CCNA Voice: The Voice Packetization Process

Audio frequencies may vary based on the volume, pitch and other factors that make up a sound. There are some key facts associated to audio frequencies as described under:

Human audible frequency range is 20 – 20,000 Hz
Human speech frequency range is 200 – 9000 Hz
Telephone channels transmission frequency range is 300 – 3400 Hz
Nyquist theorem could reproduce frequencies ranging from 300 – 4000 Hz

Though human speed frequency range is between 200 – 9000 Hz and telephone channel transmission frequency range is 300 – 34000 Hz, telephone systems can exactly transmit human conversation by sending only selected / limited range of frequencies. The telephone channel frequency is of good sound quality to identify remote caller. The telephone channel frequency sends only partial spectrum of human voice inflection thus lowering the actual audio quality.

As per Nyquist discovery by sampling at twice the highest frequency we can accurately reproduce an audio signal. So if we refer to audio frequency range 300 – 4000 Hz that means sampling 8000 times (2 * 4000) every second. Sample is a number value. As illustrated in figure 1, in the process of sampling, the device used for sampling puts an analog waveform on Y-axis (numeric values).

Figure 1: Conversion of analog into digital voice signal

The process of conversion of analog voice signal into digital voice signal is referred as quantization. 1 byte of information represents 0 – 255 values, the quantization of voice signal is limited to – maximum peak of + 127 and maximum low of -127. To arrive at more accurate numeric value, the common frequencies to voice are packed tightly with number value, and the edging frequencies are spread across at the high and low end of spectrum.

The sampling equipment breaks down 8 binary bits in each byte into two parts; a + (positive) or – (negative) indicator and numeric value representation. Figure 2 shows the initial bit indicates + / – value and rest 7 bits present the actual number value.

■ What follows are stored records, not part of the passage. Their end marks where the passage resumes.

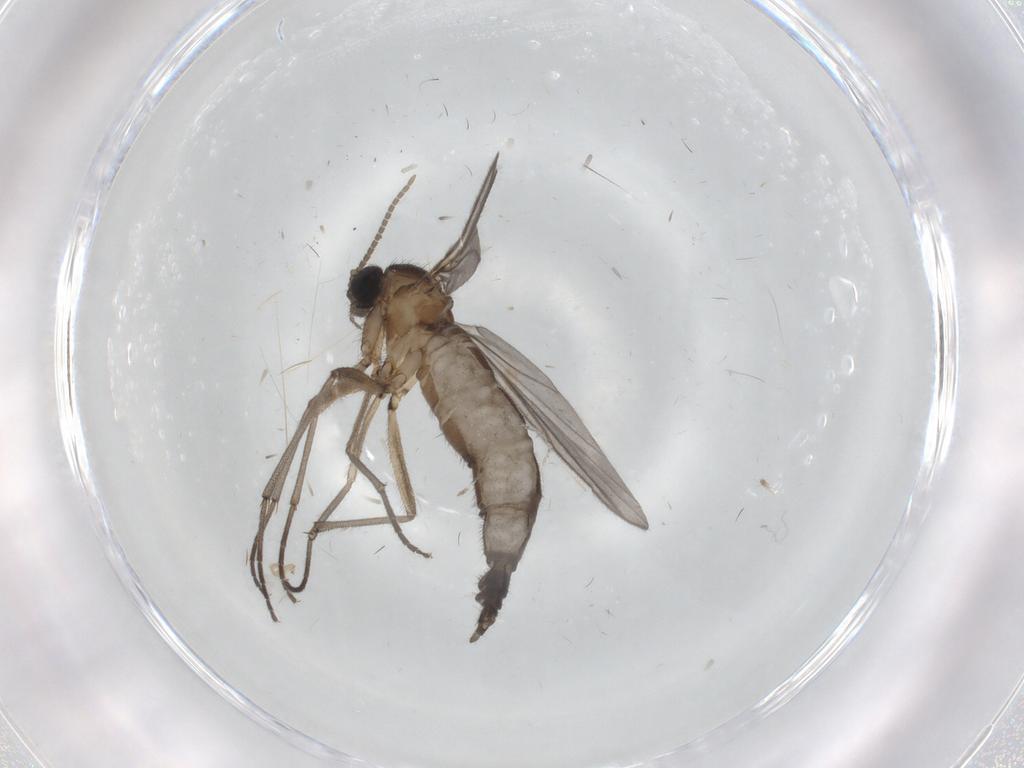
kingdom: Animalia
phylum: Arthropoda
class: Insecta
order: Diptera
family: Sciaridae
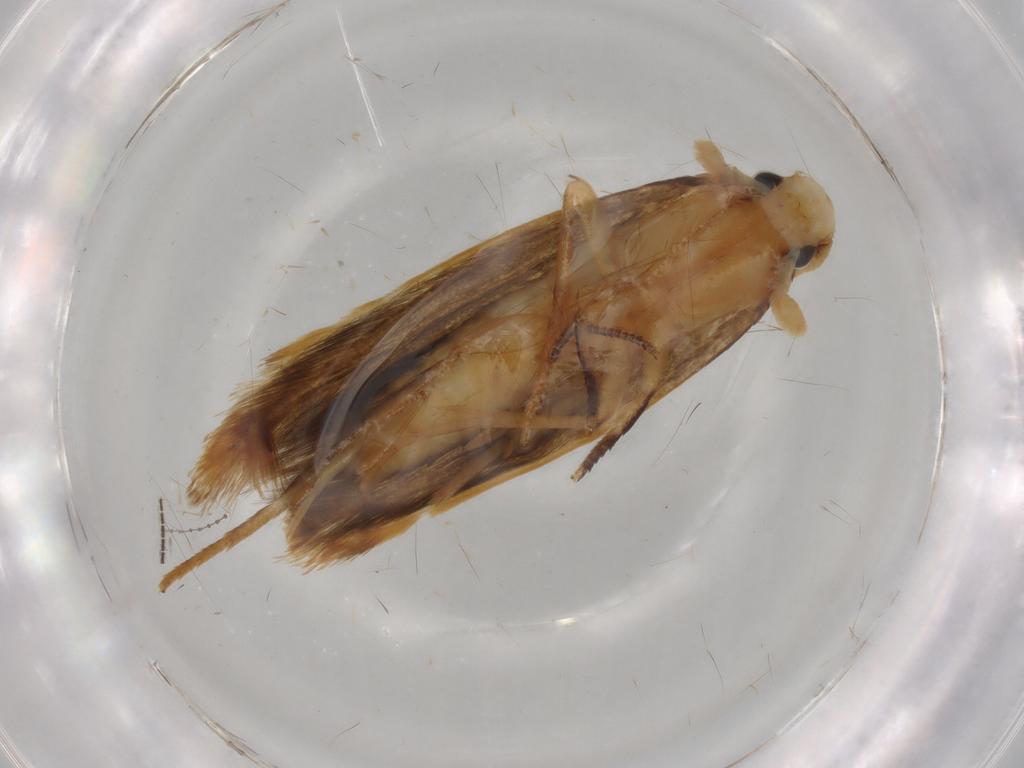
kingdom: Animalia
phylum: Arthropoda
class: Insecta
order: Lepidoptera
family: Tineidae
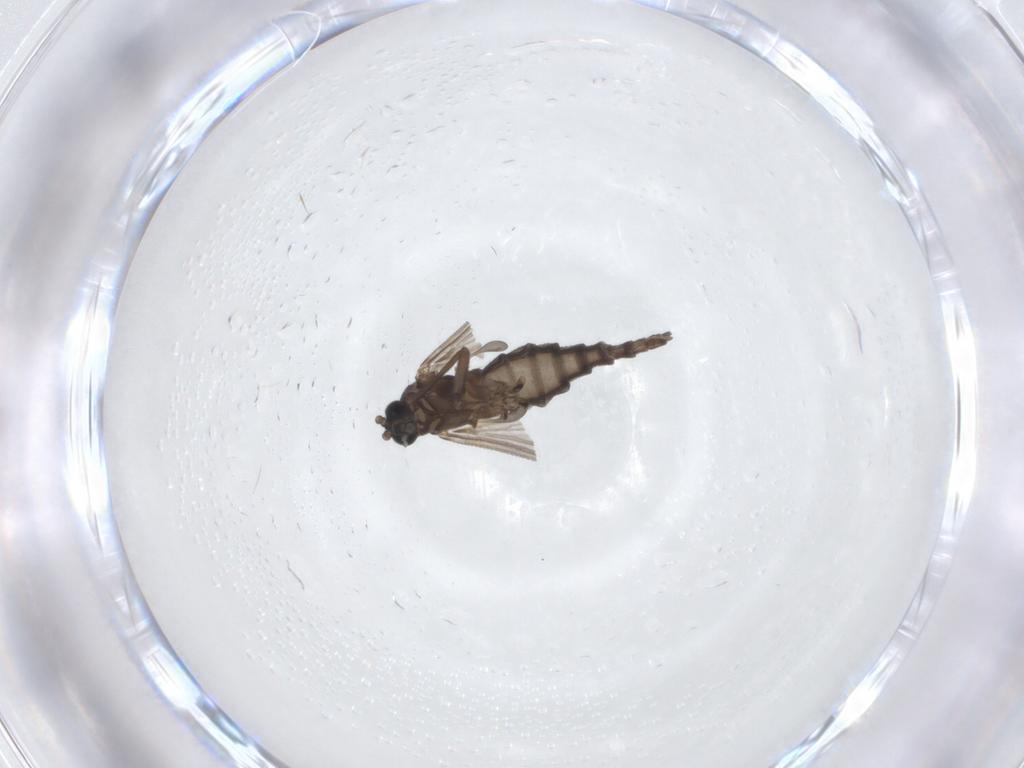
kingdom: Animalia
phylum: Arthropoda
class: Insecta
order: Diptera
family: Sciaridae
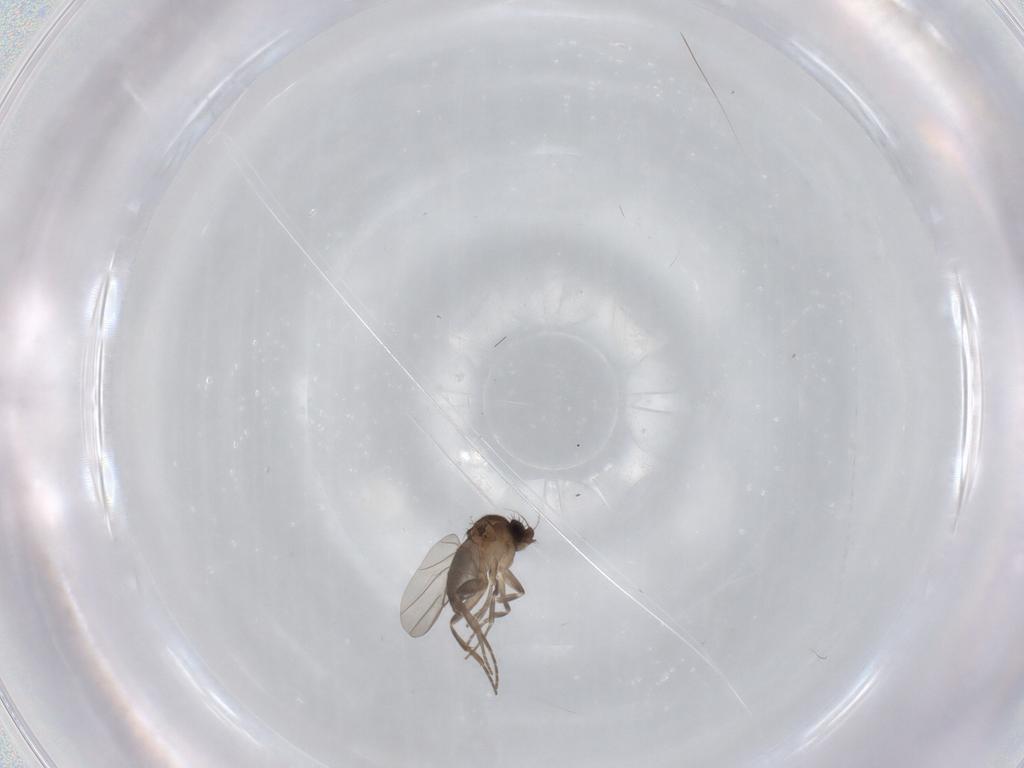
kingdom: Animalia
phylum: Arthropoda
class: Insecta
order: Diptera
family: Phoridae
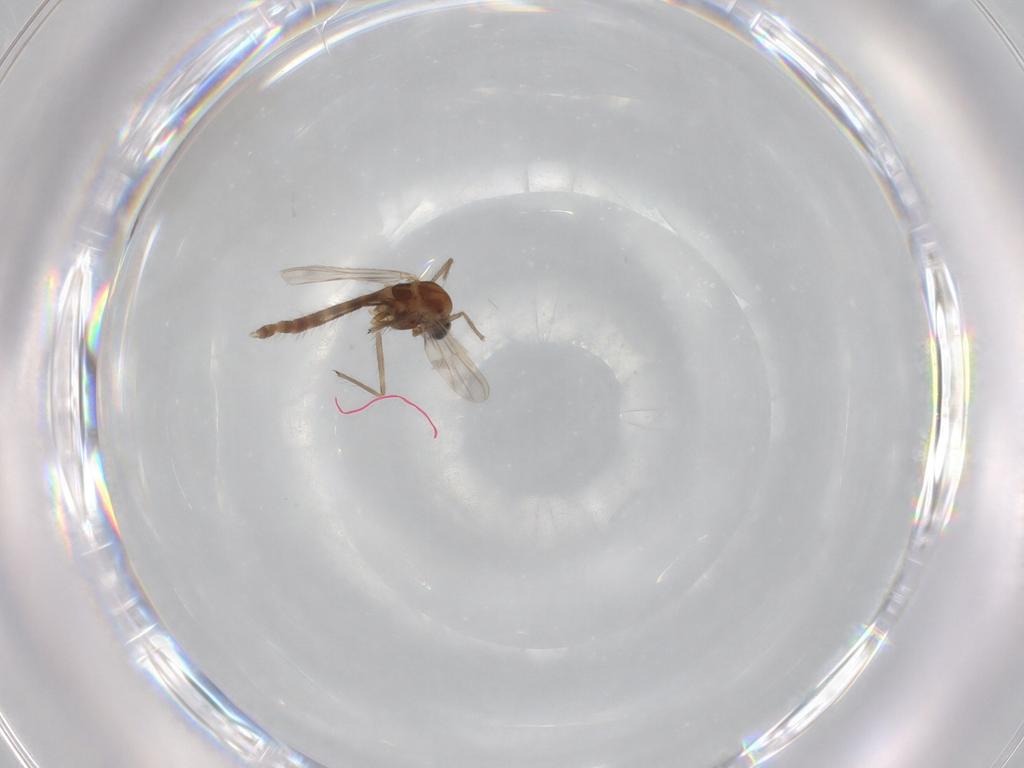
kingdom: Animalia
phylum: Arthropoda
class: Insecta
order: Diptera
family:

Figure 2: Voice encoding into number values

ccna voice packetization process

The first bit is 1 which indicates a positive value. The rest 7 bits present number 52 that would be digital value used for one voice sample. As per Nyquist theorem, 8000 of samples every second is required, with 8 bits in each sample comes to 64,000 bits per second. And an uncompressed audio/G.711 audio codec also requires 64 Kbps. Once the sampling process is complete the router is used to place in a packet for transmission over a network.

The compression is an optional process in digitization of analog signals. Codes such as G.729 allow compression of number of samples sent and use less bandwidth. The G.729 process compresses the audio to send a sound sample once and inform remote device to continuously play that particular sound for a fixed duration. This is also referred as “building a codebook” for human voice travelling between two endpoints. G.729 reduces bandwidth up to 8 Kbps per call.

Reducing the bandwidth involves cost. Quality is impacted during the compression. The measurement system known as Mean Opinion Score (MOS) is used in the early digitization years to measure the quality of voice codecs.

Quality of voice is measured by – caller saying a sentence and listener will listen and rate the voice clarity on the scale of 1 – 5. Table 1 shows how different codecs resulted in MOS testing:

Table 1: Audio codec bandwidth with MOS values

Codec	Bandwidth consumption	MOS
G.711	64 Kbps	4.1
Internet low Bit rate codec (iLBC)	15.2 Kbps	4.1
G.729	8 Kbps	3.92
G.726	32 Kbps	3.85
G.729a	8 Kbps	3.7
G.728	16 Kbps	3.61

There are different kinds of codecs meant to address different kinds of network requirements . Like certain codes are designed for military operations where streamlined transmission is more important than voice quality. Cisco designed IP phones are provide coding into two formats G.711 and G.729. G.711 is the commonly used codec for all IP devices. This concludes our CCNA Voice lesson on voice packetization. In this lesson we learned how analog voice signals are converted into digital voice signals and transmitted over the network.